Learning rate of custom training loop for tensorflow 2.0

In Tensorflow 2.1, the Optimizer class has an undocumented method _decayed_lr (see definition here), which you can invoke in the training loop by supplying the variable type to cast to:

current_learning_rate = optimizer._decayed_lr(tf.float32)

Here's a more complete example with TensorBoard too.

train_step_count = 0
summary_writer = tf.summary.create_file_writer('logs/')
def train_step(images, labels):
  train_step_count += 1
  with tf.GradientTape() as tape:
    predictions = model(images)
    loss = loss_object(labels, predictions)
  gradients = tape.gradient(loss, model.trainable_variables)
  optimizer.apply_gradients(zip(gradients, model.trainable_variables))

  # optimizer._decayed_lr(tf.float32) is the current Learning Rate.
  # You can save it to TensorBoard like so:
  with summary_writer.as_default():
    tf.summary.scalar('learning_rate',
                      optimizer._decayed_lr(tf.float32),
                      step=train_step_count)

In custom training loop setting, you can print(optimizer.lr.numpy()) to get the learning rate.

If you are using keras api, you can define your own callback that records the current learning rate.
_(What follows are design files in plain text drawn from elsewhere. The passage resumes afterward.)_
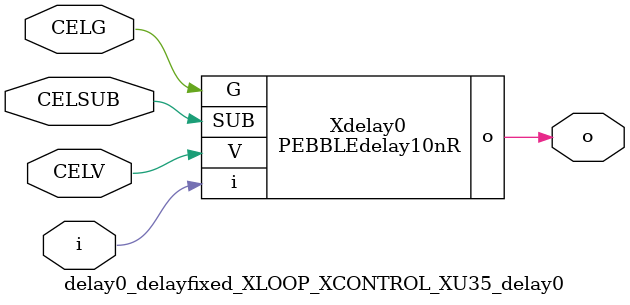
<source format=v>



module PEBBLEdelay10nR ( o, V, G, i, SUB );

  input V;
  input i;
  input G;
  output o;
  input SUB;
endmodule

//Celera Confidential Do Not Copy delay0_delayfixed_XLOOP_XCONTROL_XU35_delay0
//TYPE: fixed 10ns
module delay0_delayfixed_XLOOP_XCONTROL_XU35_delay0 (i, CELV, o,
CELG,CELSUB);
input CELV;
input i;
output o;
input CELSUB;
input CELG;

//Celera Confidential Do Not Copy delayfast0
PEBBLEdelay10nR Xdelay0(
.V (CELV),
.i (i),
.o (o),
.G (CELG),
.SUB (CELSUB)
);
//,diesize,PEBBLEdelay10nR

//Celera Confidential Do Not Copy Module End
//Celera Schematic Generator
endmodule

</source>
from tensorflow.keras.callbacks import Callback

class LRRecorder(Callback):
    """Record current learning rate. """
    def on_epoch_begin(self, epoch, logs=None):
        lr = self.model.optimizer.lr
        print("The current learning rate is {}".format(lr.numpy()))

# your other callbacks 
callbacks.append(LRRecorder())

Update

w := w - (base_lr*m/sqrt(v))*grad = w - act_lr*grad The learning rate we get above is the base_lr. However, act_lr is adaptive changed during training. Take Adam optimizer as an example, act_lr is determined by base_lr, m and v. m and v are the first and second momentums of parameters. Different parameters have different m and v values. So if you would like to know the act_lr, you need to know the variable's name. For example, you want to know the act_lr of the variable Adam/dense/kernel, you can access the m and v like this,

for var in optimizer.variables():
  if 'Adam/dense/kernel/m' in var.name:
    print(var.name, var.numpy())

  if 'Adam/dense/kernel/v' in var.name:
    print(var.name, var.numpy())

Then you can easily calculate the act_lr using above formula.